По вкусу мне пришлось это воспоминание о моей родне в устах наставника, и я искал слов, чтобы выразить ему мою признательность, но так ничего и не нашел и молчал в смущении. А он продолжал говорить, как бы уже на меня не обращая внимания: «Ромайнье! Вендзягола! Невяжь! Охотился там на чирков с паном Маврикием, помещиком ромайнским. Я как будто вижу теперь, как тебя вижу, — перешел он вдруг на «ты», и тогда же я почувствовал на себе всю силу его взгляда, — как тебя вижу, — повторил он, — те края и тамошних людей. Там только радость и веселье, тал только быстро растут хлеба и шумят леса. Нигде на земле нет таких лесов. Возвращайся, друг мой, в те края». Он сказал это и еще какое-то словечко, которого не повторяю, ибо не умею, и лицо его впало вновь в прежнее состояние неподвижности. А в неподвижности этой было что-то от каменной маски. Говоря «каменная маска», я, быть может, преувеличиваю, впадаю в чрезмерно литературный стиль, пусть мне, однако, пани предводительша простит эту метафору, ибо она в его духе, в то время как все неуклюжее и неумелое в этой реляции от меня происходит.
— Так вот он теперь какой… — сказала пани Путткамер и поправила седую прядь, которая сдвинулась ей на лоб. — Я его всегда вижу таким, каким он был тогда, — молодым, с черным чубом, с глазами, которые казались то голубыми, то зеленоватыми, то вновь темными и блестящими. Так, значит, вот он какой теперь! Ну, а могла бы я его теперь узнать?
— Я не видел пана Адама в его юные годы, но те, которые его знают с давних пор, говорят, что, хотя он очень изменился, все же сохранил прежний взгляд, прежнюю улыбку.
— Я уже тоже не та, какой была в ту счастливую пору.
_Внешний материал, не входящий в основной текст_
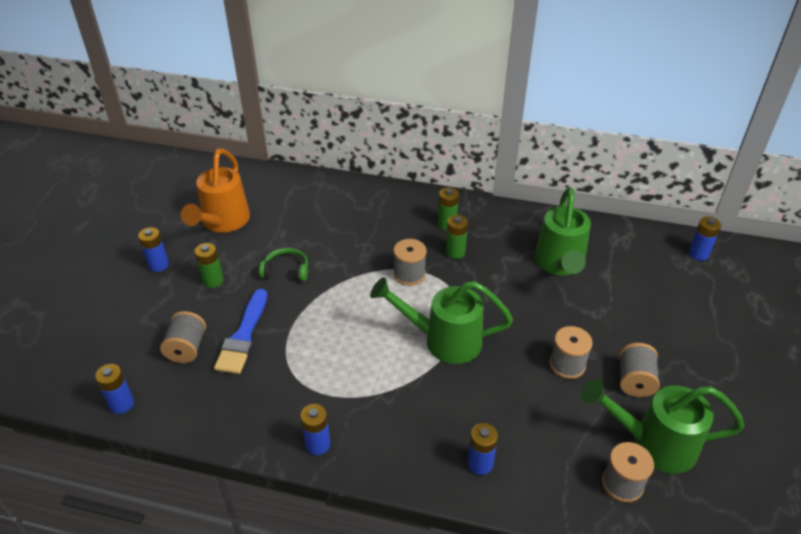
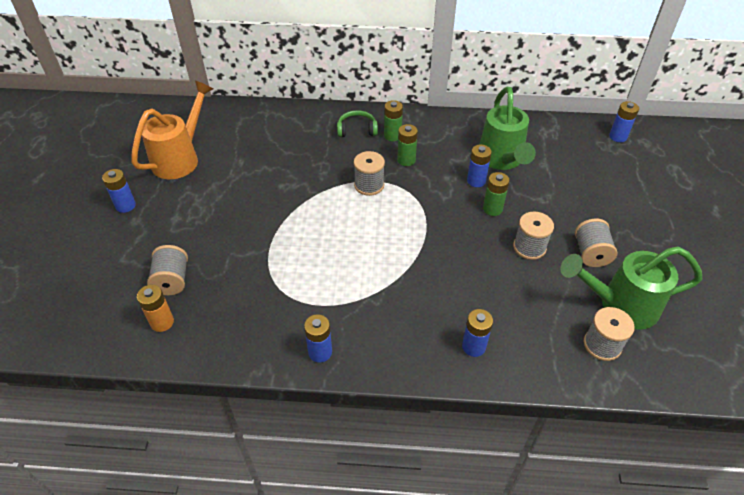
camera: 10 degrees left, 5 degrees up
blue battery [95,364,134,414] -> blue battery moved to [467,145,492,187]
orange watering can [181,148,250,233] -> orange watering can turned 150 degrees counterclockwise [131,81,213,179]
green battery [195,243,223,288] -> green battery moved to [483,172,510,216]
blue brush [214,289,267,374] -> none
green headphones [259,248,308,281] -> green headphones moved to [337,110,378,137]
green watering can [370,277,513,364] -> none
none -> orange battery [137,285,174,332]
Передо мной была вся жизнь, все грядущее, огромное, как воздух, а теперь все у меня за плечами, все плоское и мертвое, как страницы книги. Если бы я могла хоть раз перед смертью услышать его голос! Если бы могла увидеть его лицо! Правда ли, что волосы его совершенно седые, как мои? Она нежно прикоснулась к пряди, падающей ей на лоб, — Правда?
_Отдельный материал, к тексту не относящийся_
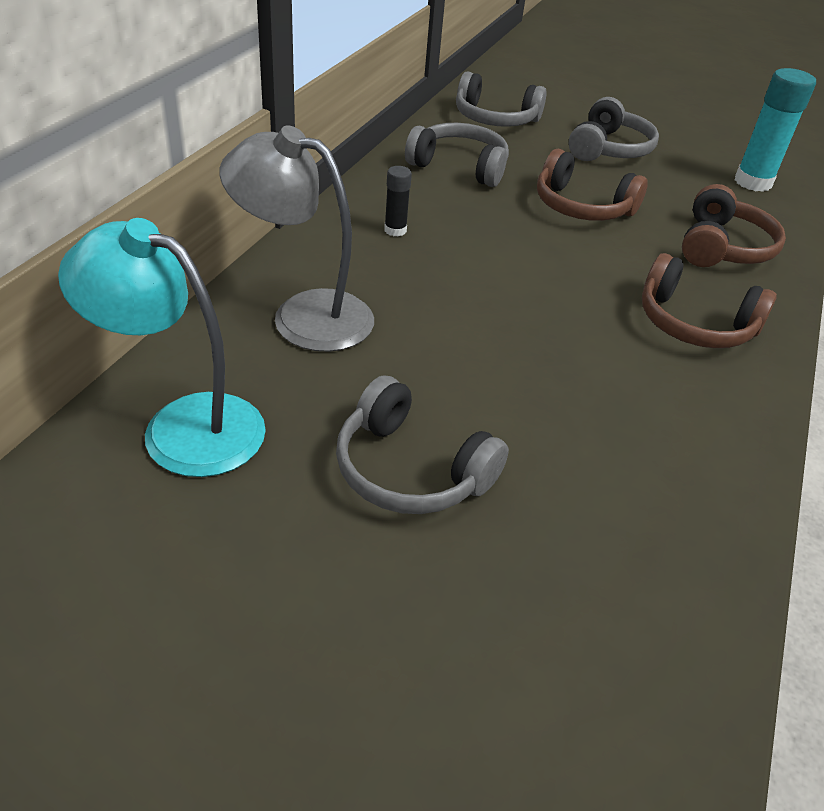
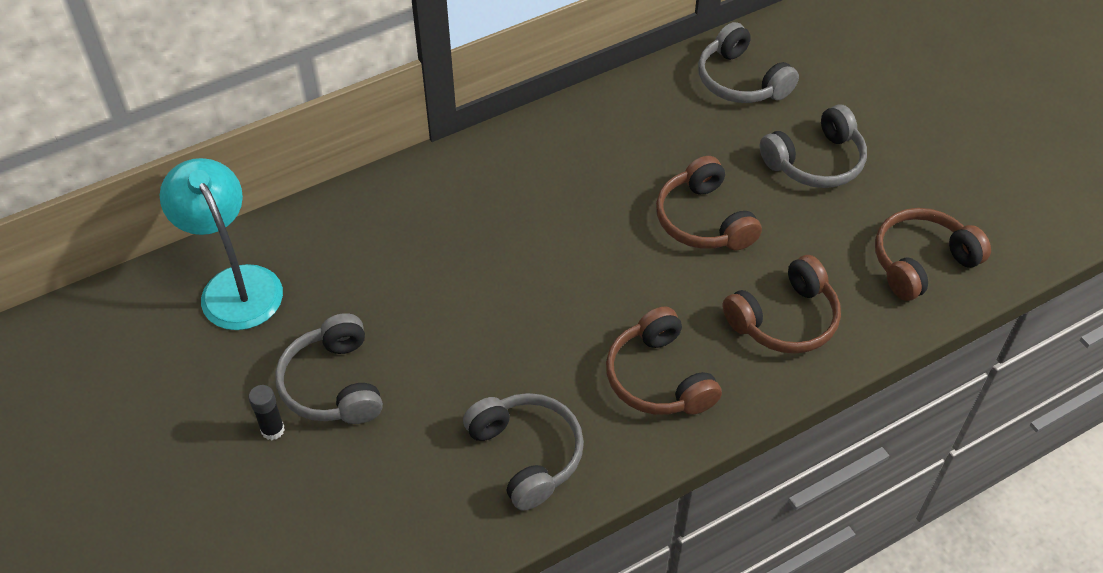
camera: 40 degrees right, 10 degrees up
grey lamp [219,125,374,352] -> none
black glue stick [384,166,412,236] -> black glue stick moved to [248,385,285,440]
grey headphones [405,123,509,187] -> grey headphones moved to [463,393,584,511]
turquoise glue stick [734,68,816,192] -> brown headphones [875,208,991,301]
— Вижу его, как будто он стоит тут, передо мной, но у меня не хватает слов, чтобы изобразить его вам. Он сам себя наиболее удачно изобразил в «Валленроде». Вы помните, конечно, эти строки:
И что более всего удивительно, это что он написал эти строки, когда был еще молод, ненамного старше меня, что как бы предвидел свой грядущий облик. Он говорил мне однажды об удивительной способности поэтов, мысли которых опережают иногда их собственный опыт, вот точно так, как легавая нюхом опережает охотника, нападая на незримый след оленя… То, что я тогда услышал от него, потрясло меня. Вокруг него атмосфера совершенно необычная, как в магнитном поле. Я скажу вам, что часто после визитов на Рю де ля Санте я возвращался исполненный противоречивых чувств. Я спрашивал себя, как в человеке, который, как и я, любит литовский борщ и «колдуны», может быть такая мощь…
— Что он? Я ему всем обязана. Могла бы сказать, если бы это не было кощунством, что он меня создал, сотворил… — Произнеся эти слова, она спустя мгновенье тихо прибавила: — И погубил.
Хлопицкий вопросительно взглянул и даже сделал вопросительный жест, придвинув свой стул к креслу, в котором сидела матрона, и потом снова удивленно глянул в ее небесно-голубые глаза, в очи Марыли Верещак.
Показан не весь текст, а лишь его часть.